First off, Backups are different from snapshots - you can take a look at the backup documentation for OpsCenter to learn more.
From the datastax docs -
When incremental backups are enabled (disabled by default), Cassandra hard-links each flushed SSTable to a backups directory under the keyspace data directory. This allows storing backups offsite without transferring entire snapshots. Also, incremental backups combine with snapshots to provide a dependable, up-to-date backup mechanism. ... As with snapshots, Cassandra does not automatically clear incremental backup files. DataStax recommends setting up a process to clear incremental backup hard-links each time a new snapshot is created.
You must have turned on incremental backups by setting incremental_backups to true in cassandra yaml.
If you are interested in a backup strategy, I recommend you use the OpsCenter Backup Service instead. That way, you're able to control granularly which keyspace you want to back up and push your files to S3.
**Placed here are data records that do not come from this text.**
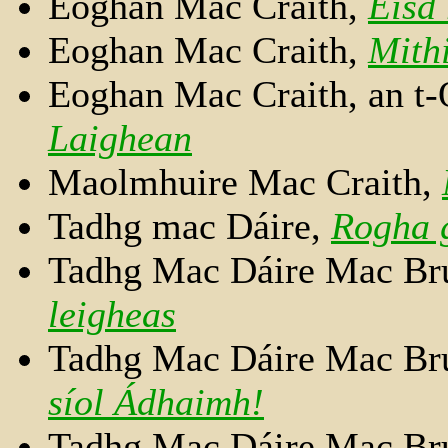
Eoghan Mac Craith,
Éisd 
Eoghan Mac Craith,
Mith
Eoghan Mac Craith, an t-
Laighean
Maolmhuire Mac Craith,
Tadhg mac Dáire,
Rogha 
Tadhg Mac Dáire Mac Br
leigheas
Tadhg Mac Dáire Mac Br
síol Ádhaimh!
Tadhg Mac Dáire Mac Br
Snapshots are hardlinks to old (no longer used) SSTables. Snapshots protect you from yourself. For example you accidentally truncate the wrong keyspace, you'll still have a snapshot for that table that you can bring back. There are some cases when you have too many snapshots, there's a couple of things you can do:
This is related to repairs because synchronous repairs generate a Snapshot each time they run. In order to avoid this, you should run parallel repairs instead (-par flag or by setting the number of repairs in the opscenter config file note below)
If you have too many snapshots and need to free up space (maybe once you have backed them up to S3 or glacier or something) go ahead and use nodetool clearsnapshots to delete them. This will free up space. You can also go in and remove them manually from your file system but nodetool clearsnapshots removes the risk of rm -rf ing the wrong thing.
Note: You may also be running repairs too fast if you don't have a ton of data (check my response to this other SO question for an explanation and the repair service config levers).